Another problem with the system, Dr. Shadoan says, is that Medicare doesn’t reimburse for OMT as preventive or maintenance care, and this deters physicians from providing the care they would like to their patients. Thus, he cites independence as one of the greatest benefits of running a cash-only practice.
“I can choose exactly how often I see a patient based on medical requirements, not based on what his or her insurance will pay,” he says.
Pros and cons of cash-only
Dr. Beck too lists autonomy as one of the top perks of cash-only, as well as the peace of mind that comes with it.

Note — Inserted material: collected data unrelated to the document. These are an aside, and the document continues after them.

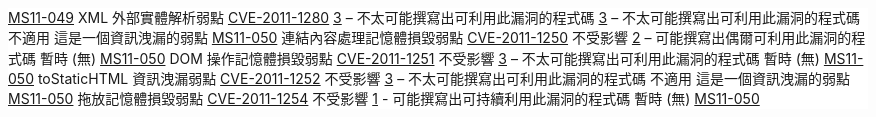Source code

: <tr class="odd">
<td style="border:1px solid black;"><a href="https://go.microsoft.com/fwlink/?linkid=217077">MS11-049</a></td>
<td style="border:1px solid black;">XML 外部實體解析弱點</td>
<td style="border:1px solid black;"><a href="https://www.cve.mitre.org/cgi-bin/cvename.cgi?name=cve-2011-1280">CVE-2011-1280</a></td>
<td style="border:1px solid black;"><a href="https://technet.microsoft.com/zh-tw/security/cc998259.aspx">3</a> – 不太可能撰寫出可利用此漏洞的程式碼</td>
<td style="border:1px solid black;"><a href="https://technet.microsoft.com/zh-tw/security/cc998259.aspx">3</a> – 不太可能撰寫出可利用此漏洞的程式碼</td>
<td style="border:1px solid black;">不適用</td>
<td style="border:1px solid black;">這是一個資訊洩漏的弱點</td>
</tr>
<tr class="even">
<td style="border:1px solid black;"><a href="https://go.microsoft.com/fwlink/?linkid=217212">MS11-050</a></td>
<td style="border:1px solid black;">連結內容處理記憶體損毀弱點</td>
<td style="border:1px solid black;"><a href="https://www.cve.mitre.org/cgi-bin/cvename.cgi?name=cve-2011-1250">CVE-2011-1250</a></td>
<td style="border:1px solid black;">不受影響</td>
<td style="border:1px solid black;"><a href="https://technet.microsoft.com/zh-tw/security/cc998259.aspx">2</a> – 可能撰寫出偶爾可利用此漏洞的程式碼</td>
<td style="border:1px solid black;">暫時</td>
<td style="border:1px solid black;">(無)</td>
</tr>
<tr class="odd">
<td style="border:1px solid black;"><a href="https://go.microsoft.com/fwlink/?linkid=217212">MS11-050</a></td>
<td style="border:1px solid black;">DOM 操作記憶體損毀弱點</td>
<td style="border:1px solid black;"><a href="https://www.cve.mitre.org/cgi-bin/cvename.cgi?name=cve-2011-1251">CVE-2011-1251</a></td>
<td style="border:1px solid black;">不受影響</td>
<td style="border:1px solid black;"><a href="https://technet.microsoft.com/zh-tw/security/cc998259.aspx">3</a> – 不太可能撰寫出可利用此漏洞的程式碼</td>
<td style="border:1px solid black;">暫時</td>
<td style="border:1px solid black;">(無)</td>
</tr>
<tr class="even">
<td style="border:1px solid black;"><a href="https://go.microsoft.com/fwlink/?linkid=217212">MS11-050</a></td>
<td style="border:1px solid black;">toStaticHTML 資訊洩漏弱點</td>
<td style="border:1px solid black;"><a href="https://www.cve.mitre.org/cgi-bin/cvename.cgi?name=cve-2011-1252">CVE-2011-1252</a></td>
<td style="border:1px solid black;">不受影響</td>
<td style="border:1px solid black;"><a href="https://technet.microsoft.com/zh-tw/security/cc998259.aspx">3</a> – 不太可能撰寫出可利用此漏洞的程式碼</td>
<td style="border:1px solid black;">不適用</td>
<td style="border:1px solid black;">這是一個資訊洩漏的弱點</td>
</tr>
<tr class="odd">
<td style="border:1px solid black;"><a href="https://go.microsoft.com/fwlink/?linkid=217212">MS11-050</a></td>
<td style="border:1px solid black;">拖放記憶體損毀弱點</td>
<td style="border:1px solid black;"><a href="https://www.cve.mitre.org/cgi-bin/cvename.cgi?name=cve-2011-1254">CVE-2011-1254</a></td>
<td style="border:1px solid black;">不受影響</td>
<td style="border:1px solid black;"><a href="https://technet.microsoft.com/zh-tw/security/cc998259.aspx">1</a> - 可能撰寫出可持續利用此漏洞的程式碼</td>
<td style="border:1px solid black;">暫時</td>
<td style="border:1px solid black;">(無)</td>
</tr>
<tr class="even">
<td style="border:1px solid black;"><a href="https://go.microsoft.com/fwlink/?linkid=217212">MS11-050</a></td>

“I feel like I know what’s best for my patient. If someone who didn’t know the patient, who didn’t know me, got to tell me what to do, it wouldn’t sit well with me,” he says. “I have nobody to answer to but myself and the patient.”
Other benefits of operating a cash-only practice include less administrative overhead. Dr. Beck says he spends roughly three minutes per appointment on paperwork.
“As long as I have a couple of lines about what happened and some information about how I put together the bill, I’m done,” he says. “I don’t have to make sure it meets this criteria or that criteria, and that is huge. A lot of my friends will say, ‘Whatever time I spend in the office visit, I spend exactly that much time again on paperwork—but I have to do the paperwork at the end of the day.’ So they’re in the office until 7, 8, 9 at night.”